I wrote in my column a few weeks back that conservatives seem stuck in the 1990s. The NRA swaggers like the organization that could claim credit for taking down so many Democratic members of Congress … nearly two decades ago; House Republicans—including some from the class of 1994, apparently trying to relive their, uh, inglory years—are openly aching for a government shutdown; some even want an impeachment. It almost begs the question: What hoary policy proposal will they summon out of the Gingrich years next? The answer is apparently the Balanced Budget Amendment.

[See a collection of political cartoons on the budget and deficit.]
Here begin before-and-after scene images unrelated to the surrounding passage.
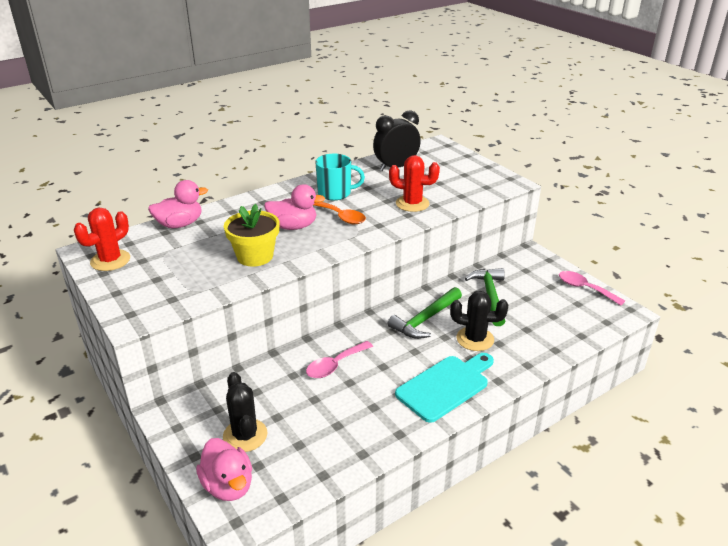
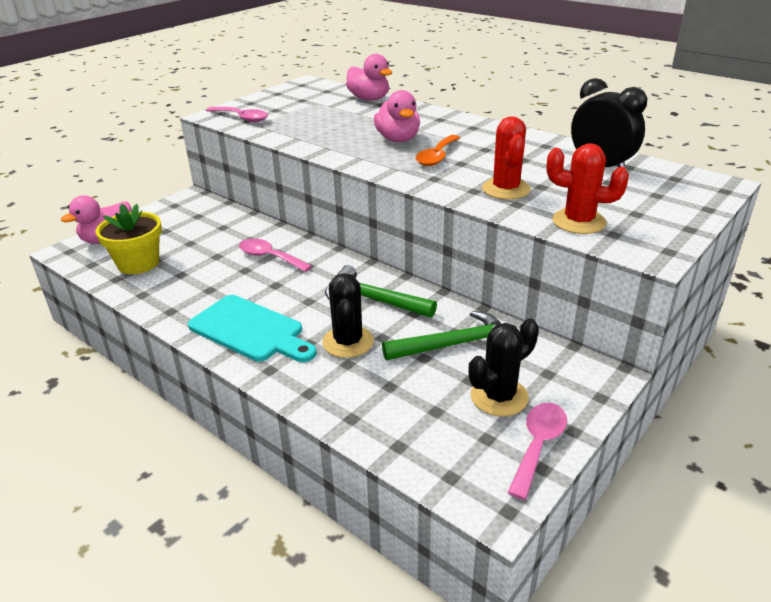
camera: 75 degrees right, 0 degrees up
red cactus [74,208,130,271] -> red cactus moved to [547,143,629,234]
black cactus [223,372,267,452] -> black cactus moved to [468,318,539,416]
yellow flower pot [224,204,280,267] -> yellow flower pot moved to [96,204,162,274]
turquoise mug [315,154,365,200] -> none
none -> pink spoon [206,107,268,122]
My old bloleague Scott Galupo, now at The American Conservative, flags the news that the GOP is going to try to write a balanced budget into the Constitution, including a supermajority requirement for raising taxes and raising the debt ceiling. Scott writes:

Just as problematic is the institutional folly that the BBA represents. Instead of reasserting democratic control over fiscal policy, as had been the plan until five minutes ago, a BBA regime would take us in the opposite direction  – toward newly empowered judges. The literature on how a BBA would invite judicial interference into fiscal policy is vast — for a taste, see Ed Meese, Walter Dellinger , and Peter H. Schuck – and, to my lights, dispositive. But that’s not all. The executive branch, too, would potentially gain new authority over spending — which the Goldwater Institute, strangely, sees as a feature rather than a bug.

And David Frum points out perhaps the biggest problem with the scheme:

A cap on spending, especially one at 18 percent, also means recessions will be turning into depressions. The automatic stabilizers that have induced such deep deficits since 2008, especially unemployment insurance, would be capped under such a plan. Without that spending to prop up demand, expect the boom and bust cycle to get worse.
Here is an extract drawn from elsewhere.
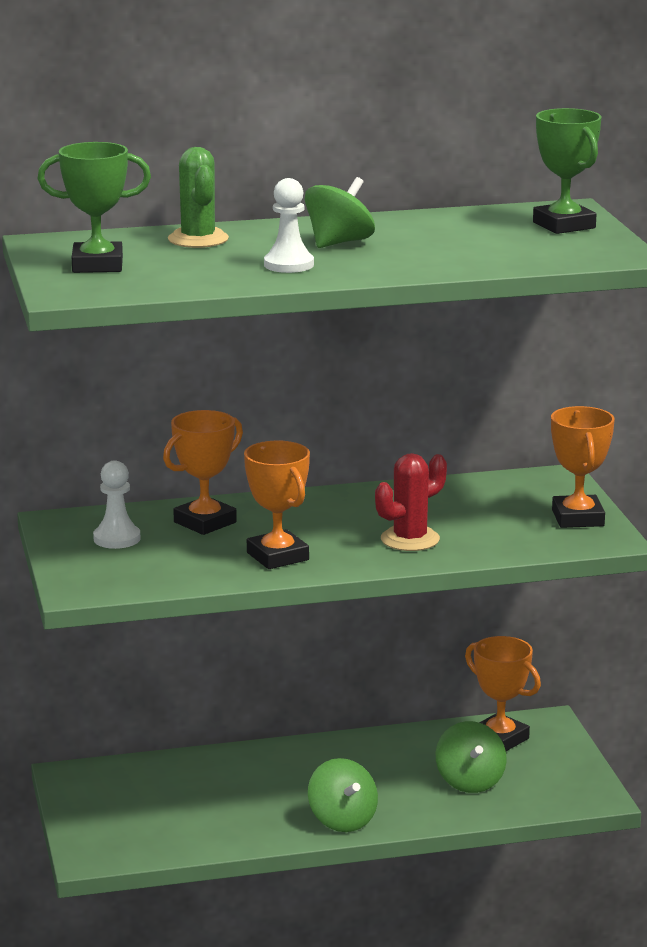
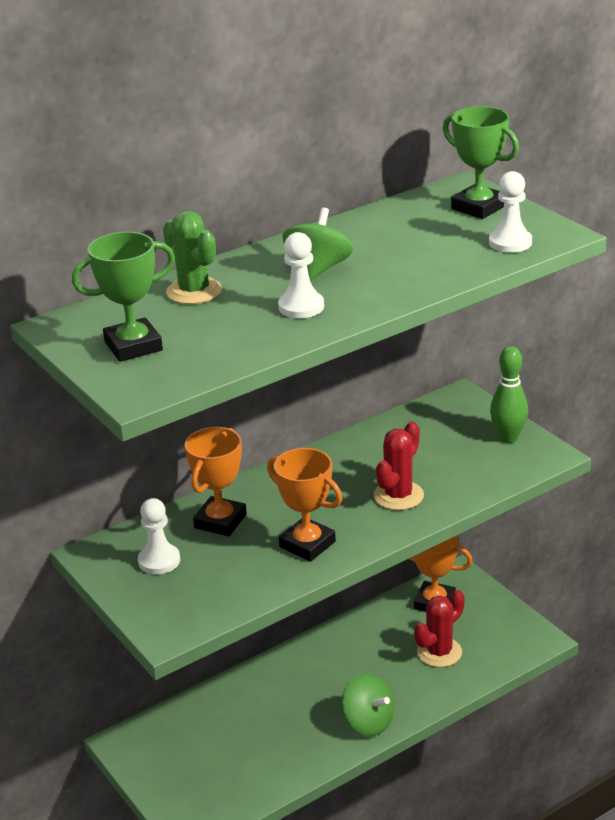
camera: 20 degrees left, 10 degrees up
green spinning top [436,721,507,793] -> red cactus [414,590,465,667]
orange trophy [551,406,615,528] -> green bowling pin [490,346,528,443]
none -> white pawn [489,171,532,253]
Even former U.S. News-er Jim Pethokoukis questions the realism of this idea. And you know something extraordinary is going on if I’m approvingly citing Jimmy P.

[Read the U.S. News debate: Does the United States Need a Balanced Budget Amendment?]

So which 1990s era bad idea will the GOP pull out of its policy posterior next? I suppose they have to wait until the Defense of Marriage Act has actually been overturned or repealed before they try to revive it. Maybe a flag burning amendment?